Write a program to do the followings:
• Read a number from the user ( N1 ), and check if it exactly has 3 digits.
• Read another number from the user ( N2 ), and check if it exactly has 3 digits.
• In (N1) check that the multiplication of the most left 2 digits is equal to the most right digit.
• In (N21) check that the multiplication of the most right left 2 digits is equal to the most left digit.
• In case the previous checks were true, then compose a new variable that carries the most right digit of (N1), & the most left digit of (N2).
N1 : 236 (2 x 3 = 6)
N2 : 824. (8 = 2 x 4)
The '%' (mod) operator, which returns the remainder after dividing, will be helpful here.

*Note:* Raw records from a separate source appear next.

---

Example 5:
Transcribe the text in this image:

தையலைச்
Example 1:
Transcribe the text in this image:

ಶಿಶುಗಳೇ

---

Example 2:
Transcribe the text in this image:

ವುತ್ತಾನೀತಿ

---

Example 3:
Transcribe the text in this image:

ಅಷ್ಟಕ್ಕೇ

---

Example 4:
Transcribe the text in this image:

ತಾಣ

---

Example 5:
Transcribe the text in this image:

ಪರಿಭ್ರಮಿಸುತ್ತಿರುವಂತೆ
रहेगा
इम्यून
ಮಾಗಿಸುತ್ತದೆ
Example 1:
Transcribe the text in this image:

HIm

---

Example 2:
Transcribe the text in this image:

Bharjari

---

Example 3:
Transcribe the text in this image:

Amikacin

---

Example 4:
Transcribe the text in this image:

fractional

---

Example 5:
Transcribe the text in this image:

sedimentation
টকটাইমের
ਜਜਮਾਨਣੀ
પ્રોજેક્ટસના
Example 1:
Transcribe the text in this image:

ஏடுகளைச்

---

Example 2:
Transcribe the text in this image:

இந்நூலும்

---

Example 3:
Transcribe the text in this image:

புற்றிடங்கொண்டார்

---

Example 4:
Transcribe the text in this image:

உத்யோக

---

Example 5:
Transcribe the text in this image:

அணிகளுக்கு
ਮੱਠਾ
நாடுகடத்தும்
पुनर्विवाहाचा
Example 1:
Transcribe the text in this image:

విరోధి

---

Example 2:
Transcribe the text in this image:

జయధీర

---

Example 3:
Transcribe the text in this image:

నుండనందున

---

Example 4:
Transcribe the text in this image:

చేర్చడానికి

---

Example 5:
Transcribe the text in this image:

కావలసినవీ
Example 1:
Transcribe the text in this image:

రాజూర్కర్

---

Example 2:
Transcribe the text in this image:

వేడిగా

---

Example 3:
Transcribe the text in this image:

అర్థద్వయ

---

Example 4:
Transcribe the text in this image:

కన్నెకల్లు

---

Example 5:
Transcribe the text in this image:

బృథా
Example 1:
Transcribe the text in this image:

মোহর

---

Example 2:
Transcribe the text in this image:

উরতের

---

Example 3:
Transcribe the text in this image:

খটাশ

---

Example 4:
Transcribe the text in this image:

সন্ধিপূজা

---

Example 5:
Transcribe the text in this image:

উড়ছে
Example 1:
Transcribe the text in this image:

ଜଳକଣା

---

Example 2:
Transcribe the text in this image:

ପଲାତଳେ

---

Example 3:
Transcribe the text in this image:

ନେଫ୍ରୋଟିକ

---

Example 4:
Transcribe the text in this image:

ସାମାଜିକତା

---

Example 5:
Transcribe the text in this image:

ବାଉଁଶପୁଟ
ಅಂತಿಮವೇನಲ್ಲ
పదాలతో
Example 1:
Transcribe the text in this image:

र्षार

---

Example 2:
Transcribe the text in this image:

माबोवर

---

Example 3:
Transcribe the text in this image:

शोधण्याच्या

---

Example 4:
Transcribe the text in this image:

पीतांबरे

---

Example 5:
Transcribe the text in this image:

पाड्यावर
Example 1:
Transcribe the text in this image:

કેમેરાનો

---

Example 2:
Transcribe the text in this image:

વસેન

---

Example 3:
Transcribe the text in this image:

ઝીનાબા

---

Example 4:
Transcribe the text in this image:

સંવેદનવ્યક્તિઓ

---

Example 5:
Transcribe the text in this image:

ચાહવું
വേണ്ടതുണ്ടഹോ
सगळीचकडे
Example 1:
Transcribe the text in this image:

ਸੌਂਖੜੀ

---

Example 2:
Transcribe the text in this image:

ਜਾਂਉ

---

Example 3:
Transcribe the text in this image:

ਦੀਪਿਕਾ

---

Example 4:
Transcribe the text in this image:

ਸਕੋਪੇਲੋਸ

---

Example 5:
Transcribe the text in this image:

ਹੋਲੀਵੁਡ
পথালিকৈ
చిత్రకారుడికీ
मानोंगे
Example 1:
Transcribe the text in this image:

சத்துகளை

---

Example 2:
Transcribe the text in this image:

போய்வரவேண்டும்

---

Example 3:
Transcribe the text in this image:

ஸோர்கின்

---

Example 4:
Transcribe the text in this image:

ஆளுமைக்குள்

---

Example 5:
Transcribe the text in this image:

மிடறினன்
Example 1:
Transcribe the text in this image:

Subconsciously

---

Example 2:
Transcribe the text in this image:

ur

To get a certain digit of a number, you mod it by its place + 1, and then divide it by its place.
To get 3 (it's in the 10^3 or 1000ths place):
823467 % 10^4 = 3467
3467 / 10^3 = 3
(Note that the caret symbol '^' DOES NOT MEAN "to the power of" in C++. You can use pow() from <cmath> to do this instead)
Using mod on a number (by a multiple of 10) essentially gets rid of unwanted leftmost digits, while dividing gets rid of rightmost digits. Use this concept to find out how to get the leftmost 2 digits of a number or the rightmost 2.